Boris Channels His Inner Winston

When national leaders run into trouble at home they sometimes look abroad. They look beyond their own border for an opportunity to restore their tattered reputation.

This is not to say they necessarily fabricate these opportunities. Not at all. Winston Churchill did it and with, to understate it, good reason.  He was a marginalized member of parliament in the mid-1930s when he started regularly to call out Adolf Hitler. To warn his British brethren that Hitler was going to pose an unparalleled threat not just to Great Britain but to all Europe.

For his troubles Churchill continued to be marginalized – and his warnings ignored – until he wasn’t. Until 1939 when Germany invaded Poland and Churchill was seen, almost overnight, as the only leader who might save Britain from defeat at the hands of the Nazis.

To compare Winston Churchill taking a stand against Adolf Hitler to Boris Johnson taking a stand against Vladimir Putin might seem silly. But not so fast. Depends on how you look at it.

Johnson has had a hard time of it almost since he became prime minister. He was forced by circumstance to deal with Brexit and Covid, and with a sharply shrinking economy, and with the first major war on European soil since the end of World War II.  

He also ran into trouble of his own making – the scandal known to all in the know as “Partygate.” This was of course a self-inflicted wound.
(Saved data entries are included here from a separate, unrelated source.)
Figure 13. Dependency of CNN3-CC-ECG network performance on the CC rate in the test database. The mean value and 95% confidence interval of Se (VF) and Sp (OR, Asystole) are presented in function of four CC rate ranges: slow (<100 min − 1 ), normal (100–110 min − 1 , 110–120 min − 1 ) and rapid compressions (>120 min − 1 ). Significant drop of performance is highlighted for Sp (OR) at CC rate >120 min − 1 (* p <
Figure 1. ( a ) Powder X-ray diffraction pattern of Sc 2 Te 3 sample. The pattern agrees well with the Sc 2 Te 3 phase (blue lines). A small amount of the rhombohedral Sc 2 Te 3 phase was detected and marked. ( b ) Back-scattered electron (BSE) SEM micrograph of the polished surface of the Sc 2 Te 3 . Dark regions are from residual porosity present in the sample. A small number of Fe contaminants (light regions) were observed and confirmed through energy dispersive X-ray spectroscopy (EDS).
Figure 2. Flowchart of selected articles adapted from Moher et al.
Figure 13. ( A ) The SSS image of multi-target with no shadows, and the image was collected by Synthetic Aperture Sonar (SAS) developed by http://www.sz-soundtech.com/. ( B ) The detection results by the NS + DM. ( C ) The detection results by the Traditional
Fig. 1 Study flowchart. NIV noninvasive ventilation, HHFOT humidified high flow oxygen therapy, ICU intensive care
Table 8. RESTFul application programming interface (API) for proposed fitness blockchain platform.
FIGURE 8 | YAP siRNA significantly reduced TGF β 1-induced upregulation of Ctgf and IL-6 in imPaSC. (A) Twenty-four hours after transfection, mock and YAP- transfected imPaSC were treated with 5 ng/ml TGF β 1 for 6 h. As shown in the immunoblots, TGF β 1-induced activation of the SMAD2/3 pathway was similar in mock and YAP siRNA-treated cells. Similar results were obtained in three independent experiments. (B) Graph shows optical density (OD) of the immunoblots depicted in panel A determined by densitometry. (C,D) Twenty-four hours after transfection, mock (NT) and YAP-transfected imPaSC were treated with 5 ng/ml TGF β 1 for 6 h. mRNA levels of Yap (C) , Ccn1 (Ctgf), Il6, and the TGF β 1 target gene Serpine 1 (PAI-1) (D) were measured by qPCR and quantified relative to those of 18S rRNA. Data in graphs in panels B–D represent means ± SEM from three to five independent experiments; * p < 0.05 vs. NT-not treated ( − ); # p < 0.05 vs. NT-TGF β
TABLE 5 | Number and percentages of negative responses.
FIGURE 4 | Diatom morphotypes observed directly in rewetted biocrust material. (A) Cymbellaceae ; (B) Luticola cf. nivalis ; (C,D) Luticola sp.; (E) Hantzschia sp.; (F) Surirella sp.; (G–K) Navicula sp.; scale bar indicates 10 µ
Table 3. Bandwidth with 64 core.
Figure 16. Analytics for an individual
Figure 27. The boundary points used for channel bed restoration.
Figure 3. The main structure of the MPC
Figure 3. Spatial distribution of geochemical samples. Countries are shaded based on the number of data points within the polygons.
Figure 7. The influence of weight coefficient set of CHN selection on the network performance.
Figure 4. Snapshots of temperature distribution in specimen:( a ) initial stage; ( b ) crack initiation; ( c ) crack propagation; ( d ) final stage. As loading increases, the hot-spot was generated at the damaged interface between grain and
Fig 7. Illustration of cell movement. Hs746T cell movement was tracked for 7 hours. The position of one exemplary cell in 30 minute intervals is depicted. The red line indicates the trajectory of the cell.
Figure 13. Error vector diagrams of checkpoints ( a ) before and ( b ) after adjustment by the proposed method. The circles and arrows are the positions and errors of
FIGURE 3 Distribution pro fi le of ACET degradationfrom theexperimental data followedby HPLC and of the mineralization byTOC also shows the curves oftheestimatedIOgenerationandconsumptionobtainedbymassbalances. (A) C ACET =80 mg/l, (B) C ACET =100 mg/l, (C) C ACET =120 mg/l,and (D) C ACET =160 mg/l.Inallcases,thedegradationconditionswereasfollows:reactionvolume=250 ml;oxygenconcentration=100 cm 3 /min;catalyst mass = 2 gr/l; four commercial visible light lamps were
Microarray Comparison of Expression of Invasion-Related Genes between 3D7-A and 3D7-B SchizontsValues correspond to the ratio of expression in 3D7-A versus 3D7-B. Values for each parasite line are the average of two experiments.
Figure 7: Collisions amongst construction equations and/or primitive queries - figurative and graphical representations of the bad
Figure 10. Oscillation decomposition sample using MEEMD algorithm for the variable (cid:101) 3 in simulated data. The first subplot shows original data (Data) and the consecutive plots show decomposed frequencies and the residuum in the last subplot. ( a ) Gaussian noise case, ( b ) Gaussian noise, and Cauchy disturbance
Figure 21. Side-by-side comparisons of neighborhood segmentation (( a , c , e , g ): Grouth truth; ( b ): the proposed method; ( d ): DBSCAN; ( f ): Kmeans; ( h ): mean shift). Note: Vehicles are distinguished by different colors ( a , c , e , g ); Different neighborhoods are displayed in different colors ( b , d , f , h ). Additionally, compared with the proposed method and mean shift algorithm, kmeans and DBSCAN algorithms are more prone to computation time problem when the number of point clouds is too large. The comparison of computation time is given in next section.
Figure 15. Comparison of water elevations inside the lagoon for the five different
Johnson bringing on himself the wrath of his constituents for permitting and, sometimes, participating in, partying at 10 Downing Street while the rest of the United Kingdom was banned (during the pandemic) even from seeing family and friends.

So, what might a leader in Johnson’s position do? Of course, look abroad. Which is precisely what Prime Minister Boris Johnson is doing and has done for months. He has been at the forefront of European leaders supporting – by word and deed – Ukraine’s President Volodymyr Zelensky. Johnson has visited Kyiv twice. Johnson has provided Ukraine with extensive military support and is promising more. Johnson has promised other kinds of help such as training tens of thousands of Ukrainian soldiers. Johnson has explored with Zelensky how to end or circumvent Russia’s Black Sea naval blockade, which is precluding the export of massive amounts of grain to places that desperately need it. And Johnson has promised to do everything in his power to “expel the aggressor from Ukraine.”

Given his unpopularity at home, even among members of his own party, small wonder that Johnson has looked elsewhere for love. And small wonder that he found it in Ukraine where Zelensky is obviously grateful for all his attention and support, and where the people regard him, according to the New York Times, as “something of a folk hero.”

Still, the fact that Johnson is a leader in search of a cause and a constituency, does not mean he necessarily is misguided. It’s possible if not probable that on this issue – defending Ukraine against Russia’s unprovoked, criminal aggression – he, more than any other single Western leader, is on the right side of history.